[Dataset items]
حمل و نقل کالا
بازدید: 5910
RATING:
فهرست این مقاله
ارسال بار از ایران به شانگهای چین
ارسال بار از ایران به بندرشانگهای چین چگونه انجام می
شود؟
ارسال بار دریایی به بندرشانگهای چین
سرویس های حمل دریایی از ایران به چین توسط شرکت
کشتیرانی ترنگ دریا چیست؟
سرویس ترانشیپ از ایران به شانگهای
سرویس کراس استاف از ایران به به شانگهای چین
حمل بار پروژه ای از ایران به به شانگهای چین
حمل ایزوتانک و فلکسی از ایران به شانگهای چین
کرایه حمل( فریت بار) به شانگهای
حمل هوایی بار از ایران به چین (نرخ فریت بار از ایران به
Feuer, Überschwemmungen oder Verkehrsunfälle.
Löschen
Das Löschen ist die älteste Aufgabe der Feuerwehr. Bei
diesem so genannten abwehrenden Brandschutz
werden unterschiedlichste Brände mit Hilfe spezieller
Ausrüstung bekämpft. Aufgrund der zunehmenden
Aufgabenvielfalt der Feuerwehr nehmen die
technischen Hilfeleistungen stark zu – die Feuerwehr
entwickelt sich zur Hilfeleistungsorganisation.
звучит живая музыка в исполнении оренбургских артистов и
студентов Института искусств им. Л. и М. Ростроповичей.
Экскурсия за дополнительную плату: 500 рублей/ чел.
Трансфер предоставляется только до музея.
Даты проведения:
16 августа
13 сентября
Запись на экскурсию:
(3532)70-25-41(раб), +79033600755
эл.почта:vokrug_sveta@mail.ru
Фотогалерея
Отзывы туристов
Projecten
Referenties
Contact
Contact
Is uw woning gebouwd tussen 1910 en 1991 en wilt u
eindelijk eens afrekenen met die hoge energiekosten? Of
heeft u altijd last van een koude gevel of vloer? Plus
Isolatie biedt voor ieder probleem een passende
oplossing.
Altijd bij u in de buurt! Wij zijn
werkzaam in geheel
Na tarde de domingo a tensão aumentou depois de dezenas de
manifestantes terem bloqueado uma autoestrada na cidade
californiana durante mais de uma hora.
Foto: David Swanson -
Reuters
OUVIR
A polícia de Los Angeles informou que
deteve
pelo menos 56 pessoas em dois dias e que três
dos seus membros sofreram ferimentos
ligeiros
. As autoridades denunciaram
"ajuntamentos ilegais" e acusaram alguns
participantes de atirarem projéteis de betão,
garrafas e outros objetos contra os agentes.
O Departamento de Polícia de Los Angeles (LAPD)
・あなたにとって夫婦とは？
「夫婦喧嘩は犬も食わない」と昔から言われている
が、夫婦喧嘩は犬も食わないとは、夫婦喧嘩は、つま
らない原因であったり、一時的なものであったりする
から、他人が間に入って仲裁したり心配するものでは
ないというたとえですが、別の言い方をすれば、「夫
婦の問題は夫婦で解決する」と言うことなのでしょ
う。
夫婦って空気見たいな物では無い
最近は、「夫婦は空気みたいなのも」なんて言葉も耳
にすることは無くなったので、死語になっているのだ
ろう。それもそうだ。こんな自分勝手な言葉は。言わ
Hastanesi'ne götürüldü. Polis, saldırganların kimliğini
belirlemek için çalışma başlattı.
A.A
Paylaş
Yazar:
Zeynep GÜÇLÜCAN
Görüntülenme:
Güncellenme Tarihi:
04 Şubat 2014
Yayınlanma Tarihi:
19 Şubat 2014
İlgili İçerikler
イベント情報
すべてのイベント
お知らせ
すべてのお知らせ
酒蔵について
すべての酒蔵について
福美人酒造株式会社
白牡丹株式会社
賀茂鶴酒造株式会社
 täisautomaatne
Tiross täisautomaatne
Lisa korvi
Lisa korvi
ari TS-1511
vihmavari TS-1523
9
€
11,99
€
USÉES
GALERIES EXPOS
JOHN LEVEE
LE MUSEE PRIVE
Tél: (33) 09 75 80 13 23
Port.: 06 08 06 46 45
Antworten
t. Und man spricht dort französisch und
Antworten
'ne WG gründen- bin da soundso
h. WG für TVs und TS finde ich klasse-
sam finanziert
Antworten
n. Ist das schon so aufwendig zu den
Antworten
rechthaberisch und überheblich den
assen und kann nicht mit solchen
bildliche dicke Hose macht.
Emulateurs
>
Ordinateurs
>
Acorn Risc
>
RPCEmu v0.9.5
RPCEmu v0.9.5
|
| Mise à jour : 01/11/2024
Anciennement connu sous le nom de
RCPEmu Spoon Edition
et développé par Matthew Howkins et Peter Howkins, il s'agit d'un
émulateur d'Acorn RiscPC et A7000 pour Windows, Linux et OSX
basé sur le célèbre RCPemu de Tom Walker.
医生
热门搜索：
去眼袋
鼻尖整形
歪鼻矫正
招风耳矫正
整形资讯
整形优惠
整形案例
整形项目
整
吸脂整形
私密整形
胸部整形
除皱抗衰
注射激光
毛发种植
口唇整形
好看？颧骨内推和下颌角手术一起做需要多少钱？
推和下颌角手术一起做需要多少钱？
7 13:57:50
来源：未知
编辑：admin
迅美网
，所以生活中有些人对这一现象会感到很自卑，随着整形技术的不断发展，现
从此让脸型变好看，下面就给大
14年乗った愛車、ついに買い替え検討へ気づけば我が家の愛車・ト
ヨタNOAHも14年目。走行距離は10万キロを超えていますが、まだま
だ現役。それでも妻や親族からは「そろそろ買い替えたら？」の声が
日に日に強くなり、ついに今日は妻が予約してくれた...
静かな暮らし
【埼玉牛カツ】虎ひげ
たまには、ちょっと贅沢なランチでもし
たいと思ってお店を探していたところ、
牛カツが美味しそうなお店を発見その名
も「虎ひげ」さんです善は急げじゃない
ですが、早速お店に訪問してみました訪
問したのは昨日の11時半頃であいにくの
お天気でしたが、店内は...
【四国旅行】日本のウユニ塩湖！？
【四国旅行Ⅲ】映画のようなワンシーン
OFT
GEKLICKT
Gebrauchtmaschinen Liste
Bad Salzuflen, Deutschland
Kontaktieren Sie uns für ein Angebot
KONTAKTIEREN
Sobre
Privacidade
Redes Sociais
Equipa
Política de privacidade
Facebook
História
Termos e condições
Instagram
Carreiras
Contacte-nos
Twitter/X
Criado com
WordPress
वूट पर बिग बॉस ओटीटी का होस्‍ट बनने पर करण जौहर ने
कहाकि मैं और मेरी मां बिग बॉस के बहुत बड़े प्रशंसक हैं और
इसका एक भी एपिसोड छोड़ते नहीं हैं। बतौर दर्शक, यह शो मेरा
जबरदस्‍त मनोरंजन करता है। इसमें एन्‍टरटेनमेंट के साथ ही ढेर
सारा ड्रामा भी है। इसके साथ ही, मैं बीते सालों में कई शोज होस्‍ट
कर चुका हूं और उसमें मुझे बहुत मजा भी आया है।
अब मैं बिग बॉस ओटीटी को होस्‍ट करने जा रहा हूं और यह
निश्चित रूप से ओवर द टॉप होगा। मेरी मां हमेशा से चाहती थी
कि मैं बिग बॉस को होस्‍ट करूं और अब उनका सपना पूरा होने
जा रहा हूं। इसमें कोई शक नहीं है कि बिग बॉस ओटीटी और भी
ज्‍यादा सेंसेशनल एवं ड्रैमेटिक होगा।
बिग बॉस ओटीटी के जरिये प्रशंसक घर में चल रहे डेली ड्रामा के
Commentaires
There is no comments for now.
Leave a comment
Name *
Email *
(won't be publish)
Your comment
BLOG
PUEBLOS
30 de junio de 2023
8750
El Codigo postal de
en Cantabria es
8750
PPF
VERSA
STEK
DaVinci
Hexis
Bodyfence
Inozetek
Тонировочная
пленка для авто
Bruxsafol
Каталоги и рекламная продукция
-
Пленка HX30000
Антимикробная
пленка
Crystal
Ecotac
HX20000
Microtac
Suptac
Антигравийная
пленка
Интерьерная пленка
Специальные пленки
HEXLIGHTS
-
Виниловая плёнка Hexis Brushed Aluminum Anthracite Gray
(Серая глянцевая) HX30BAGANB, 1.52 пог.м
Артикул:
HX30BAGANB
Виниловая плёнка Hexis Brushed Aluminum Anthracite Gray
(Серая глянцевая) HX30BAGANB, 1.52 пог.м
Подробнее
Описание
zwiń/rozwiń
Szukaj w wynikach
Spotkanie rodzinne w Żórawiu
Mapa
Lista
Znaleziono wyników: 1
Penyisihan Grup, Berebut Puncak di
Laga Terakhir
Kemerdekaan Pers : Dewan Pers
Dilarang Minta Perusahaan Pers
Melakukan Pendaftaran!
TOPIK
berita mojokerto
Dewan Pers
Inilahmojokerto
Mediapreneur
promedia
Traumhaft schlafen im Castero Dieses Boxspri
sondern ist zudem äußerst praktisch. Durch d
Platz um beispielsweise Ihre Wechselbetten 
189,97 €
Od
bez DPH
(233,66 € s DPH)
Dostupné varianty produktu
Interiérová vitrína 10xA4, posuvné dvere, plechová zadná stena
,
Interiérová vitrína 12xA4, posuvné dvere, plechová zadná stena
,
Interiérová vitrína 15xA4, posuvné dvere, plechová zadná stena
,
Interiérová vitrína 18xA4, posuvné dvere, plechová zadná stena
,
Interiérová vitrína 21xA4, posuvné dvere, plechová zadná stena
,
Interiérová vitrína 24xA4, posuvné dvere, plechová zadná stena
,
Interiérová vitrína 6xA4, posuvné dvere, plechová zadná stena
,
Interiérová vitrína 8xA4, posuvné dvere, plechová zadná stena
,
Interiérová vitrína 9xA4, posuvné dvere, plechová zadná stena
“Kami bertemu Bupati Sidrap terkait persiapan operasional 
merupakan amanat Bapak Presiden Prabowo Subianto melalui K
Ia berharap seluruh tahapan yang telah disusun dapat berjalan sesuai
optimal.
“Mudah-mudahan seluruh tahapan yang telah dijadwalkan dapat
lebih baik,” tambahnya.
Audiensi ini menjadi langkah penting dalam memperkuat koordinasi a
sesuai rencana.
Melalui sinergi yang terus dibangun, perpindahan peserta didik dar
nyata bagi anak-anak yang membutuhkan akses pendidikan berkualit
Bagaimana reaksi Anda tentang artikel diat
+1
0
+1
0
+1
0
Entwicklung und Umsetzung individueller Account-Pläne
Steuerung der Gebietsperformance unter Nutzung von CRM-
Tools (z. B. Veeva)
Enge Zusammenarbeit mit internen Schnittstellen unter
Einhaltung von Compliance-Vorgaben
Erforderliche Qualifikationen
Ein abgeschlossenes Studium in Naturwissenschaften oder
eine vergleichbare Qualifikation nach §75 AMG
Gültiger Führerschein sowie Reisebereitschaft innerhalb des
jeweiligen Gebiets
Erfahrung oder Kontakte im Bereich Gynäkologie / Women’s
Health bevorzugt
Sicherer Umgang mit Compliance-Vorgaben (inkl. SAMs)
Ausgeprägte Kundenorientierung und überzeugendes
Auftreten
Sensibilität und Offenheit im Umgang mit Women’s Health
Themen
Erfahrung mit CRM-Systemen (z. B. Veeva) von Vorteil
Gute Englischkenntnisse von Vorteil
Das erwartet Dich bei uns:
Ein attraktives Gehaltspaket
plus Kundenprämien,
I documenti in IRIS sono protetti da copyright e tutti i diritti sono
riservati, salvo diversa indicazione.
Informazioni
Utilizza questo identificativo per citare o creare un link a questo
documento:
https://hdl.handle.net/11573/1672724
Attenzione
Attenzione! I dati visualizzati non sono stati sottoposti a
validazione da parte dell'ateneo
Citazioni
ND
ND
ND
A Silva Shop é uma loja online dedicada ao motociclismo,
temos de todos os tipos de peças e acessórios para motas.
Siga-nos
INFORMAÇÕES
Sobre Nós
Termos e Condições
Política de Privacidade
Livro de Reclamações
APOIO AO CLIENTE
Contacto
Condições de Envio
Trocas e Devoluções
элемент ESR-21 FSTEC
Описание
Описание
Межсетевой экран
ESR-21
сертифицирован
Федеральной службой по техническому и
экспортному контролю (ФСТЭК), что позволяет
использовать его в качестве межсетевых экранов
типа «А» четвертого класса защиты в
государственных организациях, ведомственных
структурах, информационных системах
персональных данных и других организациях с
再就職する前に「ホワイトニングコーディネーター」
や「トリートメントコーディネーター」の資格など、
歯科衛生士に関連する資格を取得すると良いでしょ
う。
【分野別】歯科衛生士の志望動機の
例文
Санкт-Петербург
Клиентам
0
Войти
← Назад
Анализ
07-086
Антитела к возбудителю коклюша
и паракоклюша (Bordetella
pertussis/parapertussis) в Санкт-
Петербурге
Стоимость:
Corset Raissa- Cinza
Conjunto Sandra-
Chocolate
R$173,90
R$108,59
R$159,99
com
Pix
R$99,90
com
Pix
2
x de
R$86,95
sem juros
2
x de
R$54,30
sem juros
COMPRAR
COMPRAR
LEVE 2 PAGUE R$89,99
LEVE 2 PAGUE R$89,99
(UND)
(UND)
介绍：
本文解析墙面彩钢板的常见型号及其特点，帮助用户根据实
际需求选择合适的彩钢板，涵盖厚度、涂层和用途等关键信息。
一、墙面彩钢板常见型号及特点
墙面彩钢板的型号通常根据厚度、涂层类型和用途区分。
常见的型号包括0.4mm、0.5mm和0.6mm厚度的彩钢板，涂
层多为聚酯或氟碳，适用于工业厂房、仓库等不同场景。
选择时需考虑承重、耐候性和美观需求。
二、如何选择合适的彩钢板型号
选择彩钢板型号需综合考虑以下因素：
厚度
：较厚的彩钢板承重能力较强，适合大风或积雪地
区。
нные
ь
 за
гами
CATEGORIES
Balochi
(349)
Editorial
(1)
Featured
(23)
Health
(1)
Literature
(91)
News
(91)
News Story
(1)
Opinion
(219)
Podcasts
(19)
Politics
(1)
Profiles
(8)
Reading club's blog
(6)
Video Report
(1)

- What you have to do -
Go through the records from the first line and copy each one exactly, ending after the line that contains "سرویس های حمل". Give nothing else.

- Completed exercise -
حمل و نقل کالا
بازدید: 5910
RATING:
فهرست این مقاله
ارسال بار از ایران به شانگهای چین
ارسال بار از ایران به بندرشانگهای چین چگونه انجام می
شود؟
ارسال بار دریایی به بندرشانگهای چین
سرویس های حمل دریایی از ایران به چین توسط شرکت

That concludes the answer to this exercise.